## Exercise
These records contain pictures, which must be left out; copy exactly the lines from the one with "1 : C_S_AXIS_TID_WIDTH)-1:0" up to and including the one with "<source format=gm1>".

--- --- ---

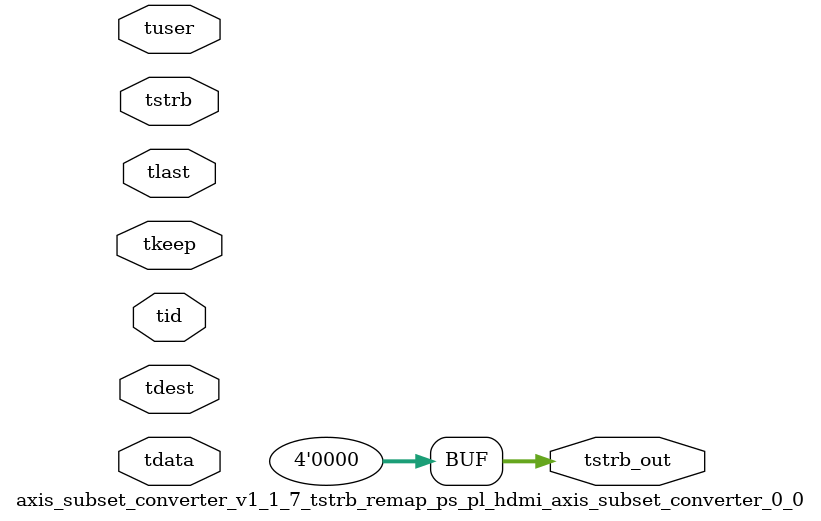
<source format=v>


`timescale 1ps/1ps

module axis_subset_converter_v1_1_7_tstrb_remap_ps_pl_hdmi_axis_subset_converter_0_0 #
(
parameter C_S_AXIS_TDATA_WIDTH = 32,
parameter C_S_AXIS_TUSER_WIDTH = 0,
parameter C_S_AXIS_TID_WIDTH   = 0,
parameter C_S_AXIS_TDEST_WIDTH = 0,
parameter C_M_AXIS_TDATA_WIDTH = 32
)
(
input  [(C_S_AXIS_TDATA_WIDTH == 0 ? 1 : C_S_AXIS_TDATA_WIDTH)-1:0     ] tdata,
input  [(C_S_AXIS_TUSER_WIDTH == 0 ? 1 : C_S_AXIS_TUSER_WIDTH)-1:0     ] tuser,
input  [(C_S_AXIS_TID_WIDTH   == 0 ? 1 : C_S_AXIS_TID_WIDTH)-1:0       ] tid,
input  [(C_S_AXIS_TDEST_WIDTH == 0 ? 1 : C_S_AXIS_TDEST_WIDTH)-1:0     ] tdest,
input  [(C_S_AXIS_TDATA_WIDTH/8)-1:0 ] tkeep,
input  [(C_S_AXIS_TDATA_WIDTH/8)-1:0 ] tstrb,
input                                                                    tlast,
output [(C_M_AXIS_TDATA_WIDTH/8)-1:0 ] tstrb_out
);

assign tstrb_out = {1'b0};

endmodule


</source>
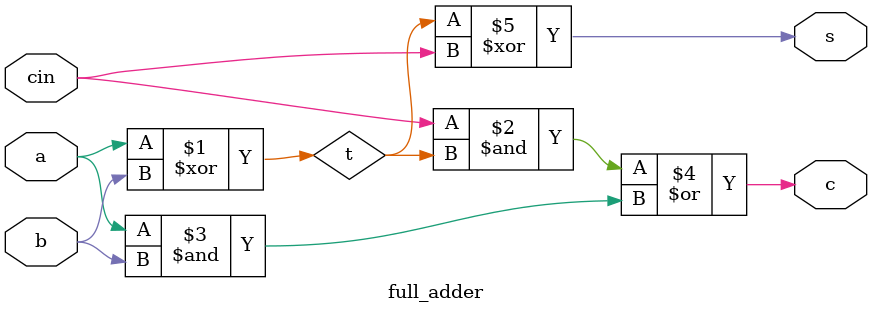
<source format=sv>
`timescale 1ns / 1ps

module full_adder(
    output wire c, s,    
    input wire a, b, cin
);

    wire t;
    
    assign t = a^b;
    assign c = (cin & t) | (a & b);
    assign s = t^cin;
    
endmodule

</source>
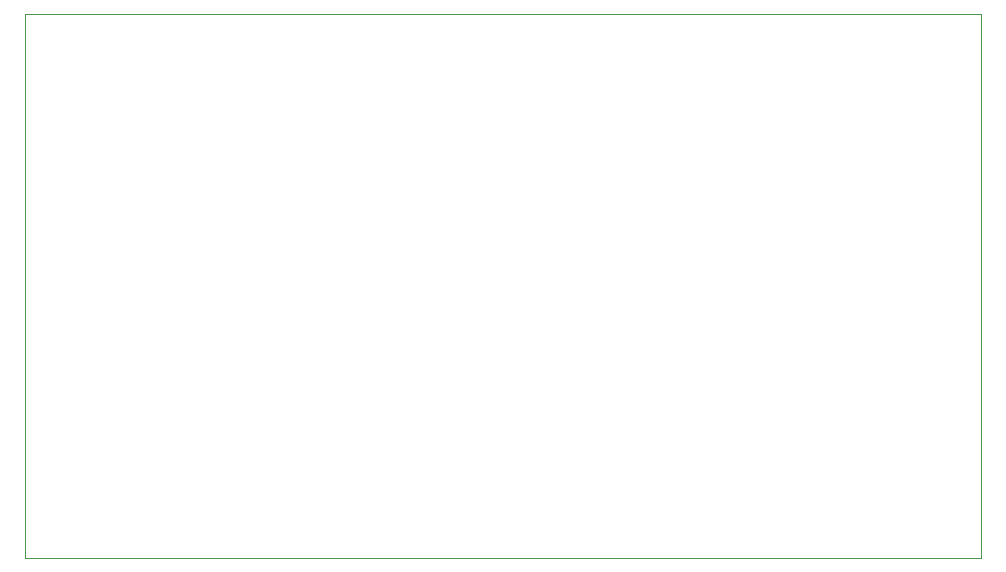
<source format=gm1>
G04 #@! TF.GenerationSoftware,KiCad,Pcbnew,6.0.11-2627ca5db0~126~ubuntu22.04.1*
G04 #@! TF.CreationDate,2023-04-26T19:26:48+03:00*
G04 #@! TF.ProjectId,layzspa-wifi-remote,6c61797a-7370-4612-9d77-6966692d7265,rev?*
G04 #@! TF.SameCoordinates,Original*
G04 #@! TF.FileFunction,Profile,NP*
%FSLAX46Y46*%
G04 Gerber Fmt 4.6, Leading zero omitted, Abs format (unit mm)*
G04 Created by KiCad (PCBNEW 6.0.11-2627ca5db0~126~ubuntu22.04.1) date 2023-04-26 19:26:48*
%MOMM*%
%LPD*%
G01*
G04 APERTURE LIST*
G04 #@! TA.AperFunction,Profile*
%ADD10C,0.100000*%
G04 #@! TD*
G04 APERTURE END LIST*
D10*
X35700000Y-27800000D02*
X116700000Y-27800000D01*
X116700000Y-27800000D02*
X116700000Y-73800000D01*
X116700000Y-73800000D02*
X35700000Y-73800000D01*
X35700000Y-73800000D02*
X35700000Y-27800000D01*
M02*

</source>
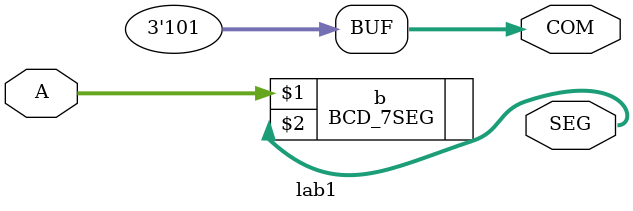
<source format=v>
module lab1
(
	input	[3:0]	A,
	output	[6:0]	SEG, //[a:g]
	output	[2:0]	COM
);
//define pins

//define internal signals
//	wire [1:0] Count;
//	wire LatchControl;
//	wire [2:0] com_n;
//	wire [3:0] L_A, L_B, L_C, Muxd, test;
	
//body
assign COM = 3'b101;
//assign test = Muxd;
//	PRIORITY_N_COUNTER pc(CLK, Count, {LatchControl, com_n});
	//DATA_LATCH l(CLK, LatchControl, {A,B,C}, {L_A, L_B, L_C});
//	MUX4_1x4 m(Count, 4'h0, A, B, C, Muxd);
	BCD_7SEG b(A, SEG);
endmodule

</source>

--- --- ---

## Your response
input  [(C_S_AXIS_TID_WIDTH   == 0 ? 1 : C_S_AXIS_TID_WIDTH)-1:0       ] tid,
input  [(C_S_AXIS_TDEST_WIDTH == 0 ? 1 : C_S_AXIS_TDEST_WIDTH)-1:0     ] tdest,
input  [(C_S_AXIS_TDATA_WIDTH/8)-1:0 ] tkeep,
input  [(C_S_AXIS_TDATA_WIDTH/8)-1:0 ] tstrb,
input                                                                    tlast,
output [(C_M_AXIS_TDATA_WIDTH/8)-1:0 ] tstrb_out
);

assign tstrb_out = {1'b0};

endmodule


</source>
<source format=sv>
`timescale 1ns / 1ps

module full_adder(
    output wire c, s,    
    input wire a, b, cin
);

    wire t;
    
    assign t = a^b;
    assign c = (cin & t) | (a & b);
    assign s = t^cin;
    
endmodule

</source>
<source format=gm1>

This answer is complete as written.